### TEXT PASSAGE
:::
In order to modify this behavior, we need to modify how the nvidia-docker-plugin is started as follow:
Create a directory in the same partition where the nvidia drivers are installed (typically at /usr/),
mkdir /usr/local/nvidia-docker/
Once the directory is created, modify how the service is started.
locate nvidia-docker.service
cd /usr/lib/systemd/system/
vim nvidia-docker.service
Modify the line that executes the nvidia-docker-plugin
ExecStart=/usr/bin/nvidia-docker-plugin -s $SOCK_DIR -d /usr/local/nvidia-docker/
Modify where the docker images are stored
vim docker.service
Modify the line adding by adding the path to the storage
ExecStart=/usr/bin/dockerd --graph=/Sirius_Storage/docker
Restart both services and cross your fingers.
:::
### DATA SUPPLIED
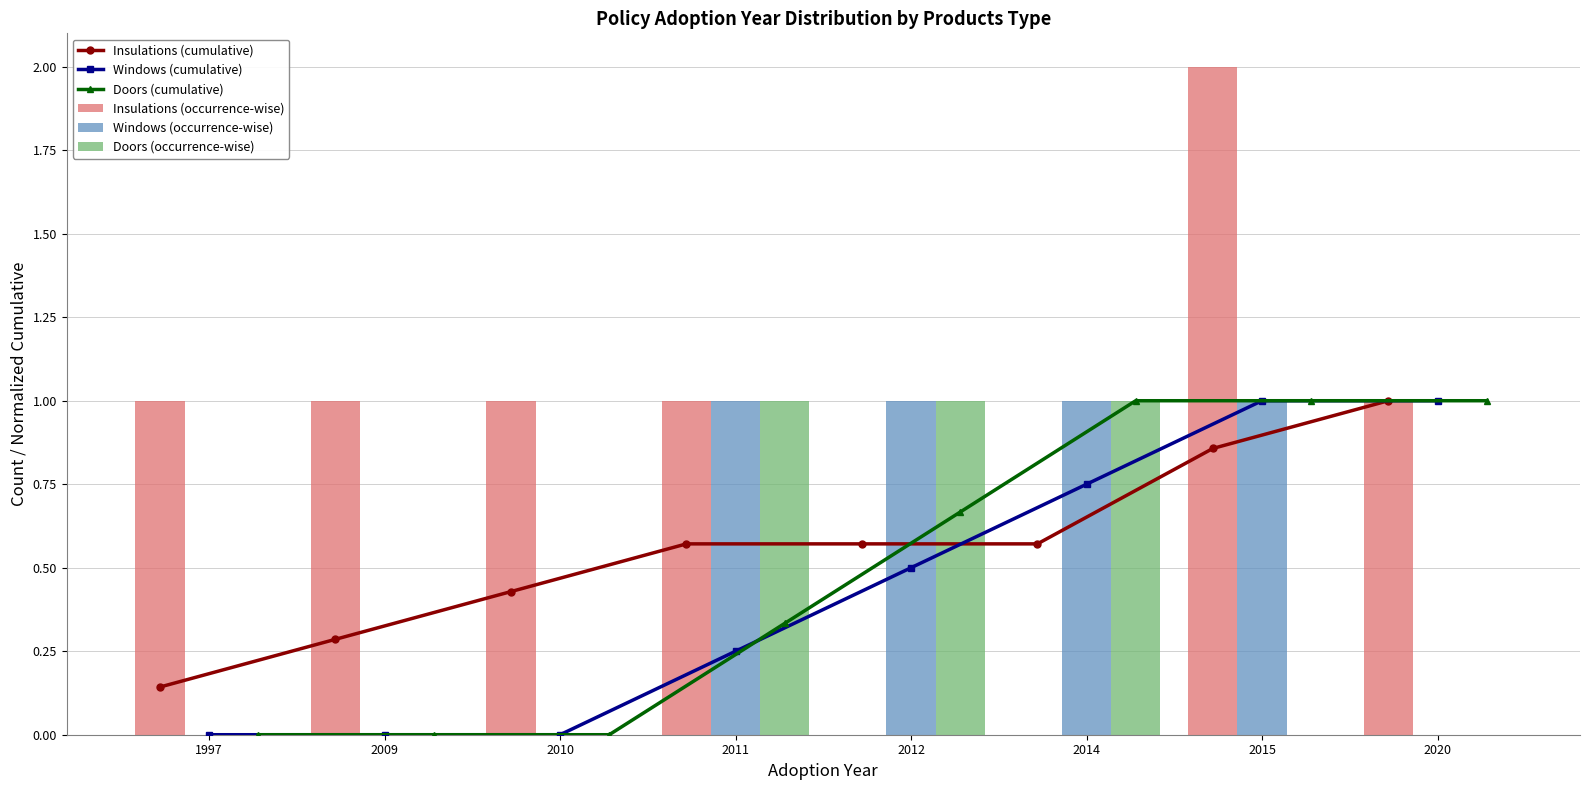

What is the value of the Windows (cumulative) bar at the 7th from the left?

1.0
:::
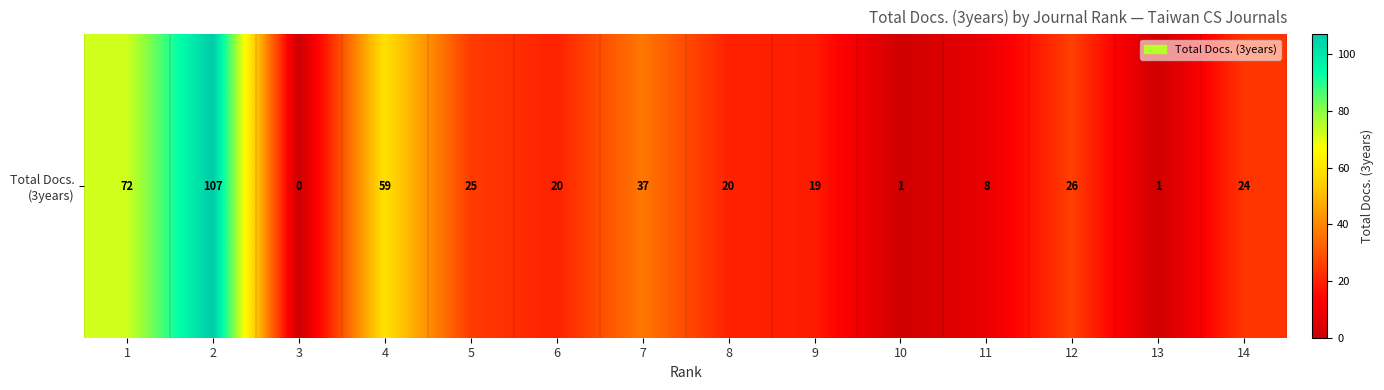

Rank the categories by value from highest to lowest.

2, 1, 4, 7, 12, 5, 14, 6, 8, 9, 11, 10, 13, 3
:::
Copy the nvidia-docker setup steps from "locate nvidia-docker.service" to "cross your fingers.", word for word.

locate nvidia-docker.service
cd /usr/lib/systemd/system/
vim nvidia-docker.service
Modify the line that executes the nvidia-docker-plugin
ExecStart=/usr/bin/nvidia-docker-plugin -s $SOCK_DIR -d /usr/local/nvidia-docker/
Modify where the docker images are stored
vim docker.service
Modify the line adding by adding the path to the storage
ExecStart=/usr/bin/dockerd --graph=/Sirius_Storage/docker
Restart both services and cross your fingers.